# [WORK ITEM]
Copy exactly the lines of the data below that run from the line holding "right wrist: (80, 271)" through the line holding "left hip: (142, 246)", both ends included.

(Stored dataset items)
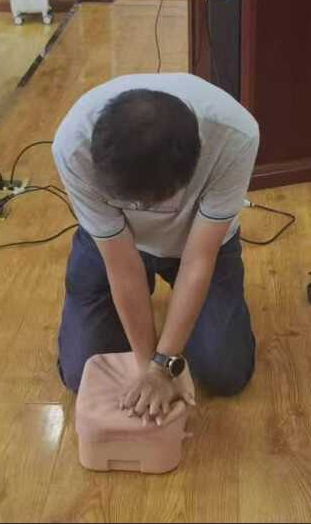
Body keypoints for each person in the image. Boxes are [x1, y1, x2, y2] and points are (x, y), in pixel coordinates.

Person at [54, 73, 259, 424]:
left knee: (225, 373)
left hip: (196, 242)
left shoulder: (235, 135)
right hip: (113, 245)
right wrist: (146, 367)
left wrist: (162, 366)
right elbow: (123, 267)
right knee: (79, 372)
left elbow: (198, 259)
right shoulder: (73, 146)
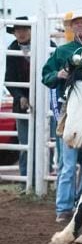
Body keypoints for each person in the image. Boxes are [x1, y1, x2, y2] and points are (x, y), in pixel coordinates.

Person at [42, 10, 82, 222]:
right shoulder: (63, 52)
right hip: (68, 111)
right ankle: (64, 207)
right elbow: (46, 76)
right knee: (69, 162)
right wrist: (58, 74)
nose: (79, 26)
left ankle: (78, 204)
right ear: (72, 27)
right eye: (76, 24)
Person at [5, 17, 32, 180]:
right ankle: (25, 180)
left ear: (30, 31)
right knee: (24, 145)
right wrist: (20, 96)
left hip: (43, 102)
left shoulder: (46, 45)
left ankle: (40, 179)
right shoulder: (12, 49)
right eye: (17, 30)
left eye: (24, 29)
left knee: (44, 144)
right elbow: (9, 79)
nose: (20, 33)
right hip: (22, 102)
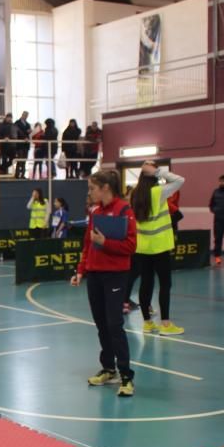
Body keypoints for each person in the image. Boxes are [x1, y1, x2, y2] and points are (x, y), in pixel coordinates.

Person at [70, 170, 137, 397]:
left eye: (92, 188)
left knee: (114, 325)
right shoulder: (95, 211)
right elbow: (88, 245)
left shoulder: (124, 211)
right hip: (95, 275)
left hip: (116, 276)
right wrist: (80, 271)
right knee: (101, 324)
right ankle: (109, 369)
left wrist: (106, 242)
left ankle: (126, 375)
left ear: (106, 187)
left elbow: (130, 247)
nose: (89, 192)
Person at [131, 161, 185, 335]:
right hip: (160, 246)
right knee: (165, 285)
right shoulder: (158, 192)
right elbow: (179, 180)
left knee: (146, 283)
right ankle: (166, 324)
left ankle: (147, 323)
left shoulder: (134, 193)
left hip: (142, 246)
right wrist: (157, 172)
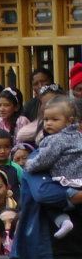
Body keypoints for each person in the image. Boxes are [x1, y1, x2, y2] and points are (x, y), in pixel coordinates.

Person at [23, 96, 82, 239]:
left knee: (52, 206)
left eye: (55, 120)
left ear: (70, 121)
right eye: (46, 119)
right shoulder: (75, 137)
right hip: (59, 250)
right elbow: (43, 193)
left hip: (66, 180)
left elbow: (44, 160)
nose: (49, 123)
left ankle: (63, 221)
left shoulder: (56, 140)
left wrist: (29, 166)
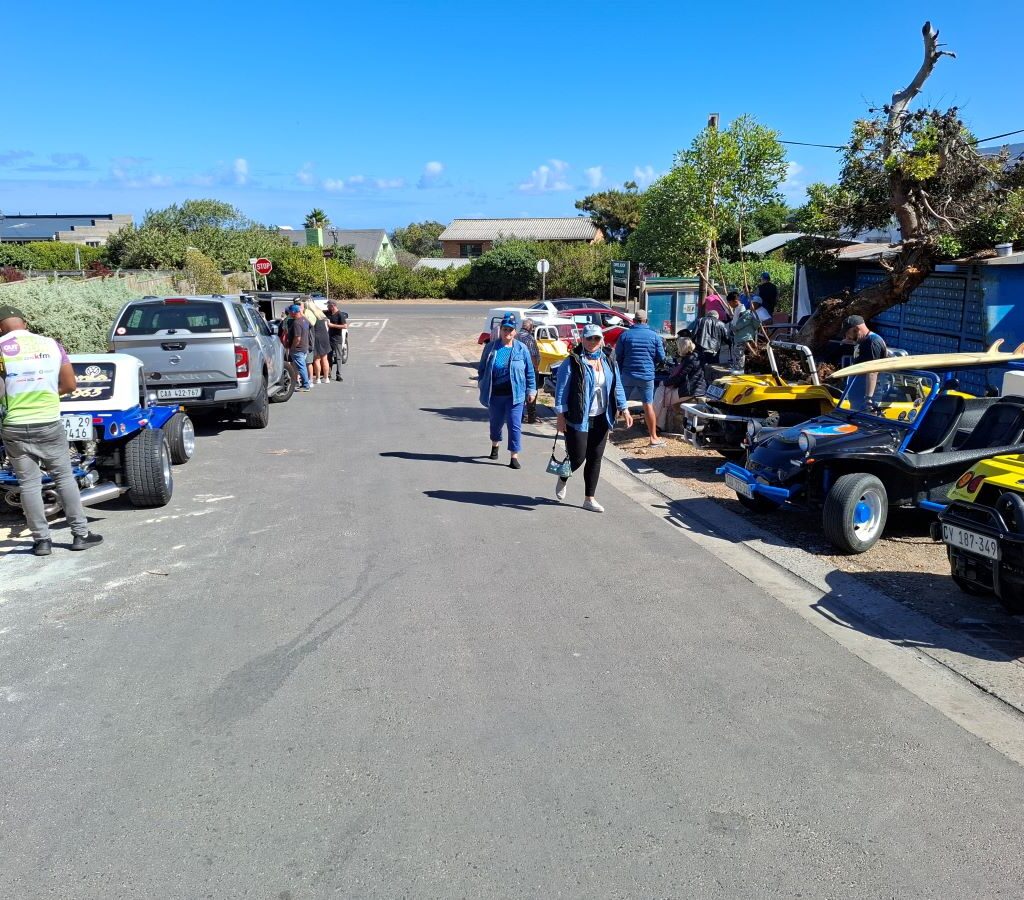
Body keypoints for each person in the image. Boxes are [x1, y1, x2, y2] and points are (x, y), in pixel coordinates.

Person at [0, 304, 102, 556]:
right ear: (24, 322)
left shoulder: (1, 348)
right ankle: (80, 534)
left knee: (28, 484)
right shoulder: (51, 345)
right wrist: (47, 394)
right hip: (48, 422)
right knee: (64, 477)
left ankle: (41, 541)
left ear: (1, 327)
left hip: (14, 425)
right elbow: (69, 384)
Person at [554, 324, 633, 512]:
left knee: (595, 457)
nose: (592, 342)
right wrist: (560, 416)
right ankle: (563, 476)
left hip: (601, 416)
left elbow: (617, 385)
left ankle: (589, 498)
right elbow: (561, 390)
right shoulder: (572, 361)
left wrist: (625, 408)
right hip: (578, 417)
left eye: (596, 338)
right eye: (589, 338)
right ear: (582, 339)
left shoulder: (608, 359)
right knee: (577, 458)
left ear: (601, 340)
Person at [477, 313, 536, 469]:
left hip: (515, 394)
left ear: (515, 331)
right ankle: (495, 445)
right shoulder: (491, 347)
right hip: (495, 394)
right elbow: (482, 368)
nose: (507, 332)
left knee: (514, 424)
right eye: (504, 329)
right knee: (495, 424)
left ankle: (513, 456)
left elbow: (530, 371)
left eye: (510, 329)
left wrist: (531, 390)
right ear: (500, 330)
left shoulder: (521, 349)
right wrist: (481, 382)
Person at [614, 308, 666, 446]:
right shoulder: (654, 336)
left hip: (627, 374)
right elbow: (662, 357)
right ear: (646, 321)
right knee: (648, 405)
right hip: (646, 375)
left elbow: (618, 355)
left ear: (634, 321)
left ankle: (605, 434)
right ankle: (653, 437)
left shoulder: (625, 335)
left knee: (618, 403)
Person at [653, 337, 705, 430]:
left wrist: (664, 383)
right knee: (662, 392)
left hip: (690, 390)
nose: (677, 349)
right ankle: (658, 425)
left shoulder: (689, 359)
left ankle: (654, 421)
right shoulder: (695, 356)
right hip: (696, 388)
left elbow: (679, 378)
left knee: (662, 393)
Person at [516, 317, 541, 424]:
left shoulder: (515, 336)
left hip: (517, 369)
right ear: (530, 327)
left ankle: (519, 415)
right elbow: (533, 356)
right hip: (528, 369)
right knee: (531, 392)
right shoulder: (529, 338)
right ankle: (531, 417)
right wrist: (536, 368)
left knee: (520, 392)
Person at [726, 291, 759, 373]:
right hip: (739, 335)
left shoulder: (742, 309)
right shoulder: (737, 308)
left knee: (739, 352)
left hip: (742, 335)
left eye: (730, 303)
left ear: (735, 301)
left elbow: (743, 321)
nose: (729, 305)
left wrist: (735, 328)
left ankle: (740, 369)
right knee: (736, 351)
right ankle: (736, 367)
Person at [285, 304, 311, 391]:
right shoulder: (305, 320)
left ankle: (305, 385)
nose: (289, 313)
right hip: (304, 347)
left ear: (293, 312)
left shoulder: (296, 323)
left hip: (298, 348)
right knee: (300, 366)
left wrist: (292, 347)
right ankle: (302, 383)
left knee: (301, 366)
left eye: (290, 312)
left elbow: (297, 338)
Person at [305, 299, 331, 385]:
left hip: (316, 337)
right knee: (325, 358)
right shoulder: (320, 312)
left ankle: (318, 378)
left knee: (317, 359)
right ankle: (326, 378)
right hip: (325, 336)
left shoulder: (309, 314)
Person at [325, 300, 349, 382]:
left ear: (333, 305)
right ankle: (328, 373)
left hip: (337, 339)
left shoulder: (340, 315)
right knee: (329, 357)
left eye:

* * *

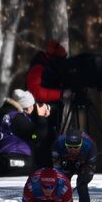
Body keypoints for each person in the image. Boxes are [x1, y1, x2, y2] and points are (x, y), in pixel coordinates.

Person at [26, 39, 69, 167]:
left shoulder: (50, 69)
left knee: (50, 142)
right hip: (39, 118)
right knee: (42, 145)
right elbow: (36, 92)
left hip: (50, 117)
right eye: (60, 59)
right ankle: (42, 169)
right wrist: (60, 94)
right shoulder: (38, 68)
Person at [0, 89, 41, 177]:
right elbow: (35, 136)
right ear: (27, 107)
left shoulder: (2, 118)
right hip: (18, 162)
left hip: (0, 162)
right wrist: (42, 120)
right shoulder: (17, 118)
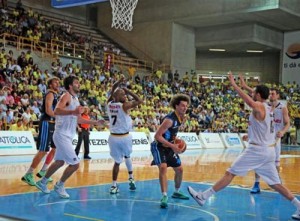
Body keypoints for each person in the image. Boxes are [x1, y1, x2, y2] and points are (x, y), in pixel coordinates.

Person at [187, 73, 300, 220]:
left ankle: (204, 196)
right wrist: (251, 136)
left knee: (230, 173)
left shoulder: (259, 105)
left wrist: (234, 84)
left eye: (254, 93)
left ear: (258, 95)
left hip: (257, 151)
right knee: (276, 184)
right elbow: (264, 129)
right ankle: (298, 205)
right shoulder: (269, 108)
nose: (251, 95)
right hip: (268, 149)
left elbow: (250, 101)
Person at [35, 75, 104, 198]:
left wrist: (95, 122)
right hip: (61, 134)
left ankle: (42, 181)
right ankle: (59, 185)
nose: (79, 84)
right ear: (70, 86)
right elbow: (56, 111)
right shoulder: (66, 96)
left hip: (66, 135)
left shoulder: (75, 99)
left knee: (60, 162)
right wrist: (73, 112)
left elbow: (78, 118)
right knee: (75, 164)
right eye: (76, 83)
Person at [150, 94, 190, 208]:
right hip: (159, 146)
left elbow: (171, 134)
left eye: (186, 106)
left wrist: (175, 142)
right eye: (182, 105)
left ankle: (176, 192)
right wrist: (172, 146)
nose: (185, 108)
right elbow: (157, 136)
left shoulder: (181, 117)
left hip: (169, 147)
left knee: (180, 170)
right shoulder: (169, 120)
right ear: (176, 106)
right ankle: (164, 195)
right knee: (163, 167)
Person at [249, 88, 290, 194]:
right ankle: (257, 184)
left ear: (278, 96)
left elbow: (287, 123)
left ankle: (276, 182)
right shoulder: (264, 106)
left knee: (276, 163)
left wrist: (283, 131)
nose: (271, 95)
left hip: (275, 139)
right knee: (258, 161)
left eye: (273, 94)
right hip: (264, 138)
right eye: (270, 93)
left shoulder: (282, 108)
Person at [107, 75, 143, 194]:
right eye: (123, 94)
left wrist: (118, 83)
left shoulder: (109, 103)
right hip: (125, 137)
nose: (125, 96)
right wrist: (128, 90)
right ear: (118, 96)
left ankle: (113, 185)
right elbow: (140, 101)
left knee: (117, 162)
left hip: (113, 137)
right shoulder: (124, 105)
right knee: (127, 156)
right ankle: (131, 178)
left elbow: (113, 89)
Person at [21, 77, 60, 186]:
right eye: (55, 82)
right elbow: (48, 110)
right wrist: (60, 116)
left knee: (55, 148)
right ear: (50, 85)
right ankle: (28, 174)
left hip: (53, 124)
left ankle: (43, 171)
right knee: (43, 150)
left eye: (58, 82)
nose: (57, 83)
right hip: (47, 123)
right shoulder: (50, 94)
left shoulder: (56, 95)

# [REPLY]
right wrist: (80, 271)
right knee: (101, 324)
right ankle: (109, 369)
left wrist: (106, 242)
left ankle: (126, 375)
left ear: (106, 187)
left elbow: (130, 247)
nose: (89, 192)
Person at [131, 161, 185, 335]:
right hip: (160, 246)
right knee: (165, 285)
right shoulder: (158, 192)
right elbow: (179, 180)
left knee: (146, 283)
right ankle: (166, 324)
left ankle: (147, 323)
left shoulder: (134, 193)
left hip: (142, 246)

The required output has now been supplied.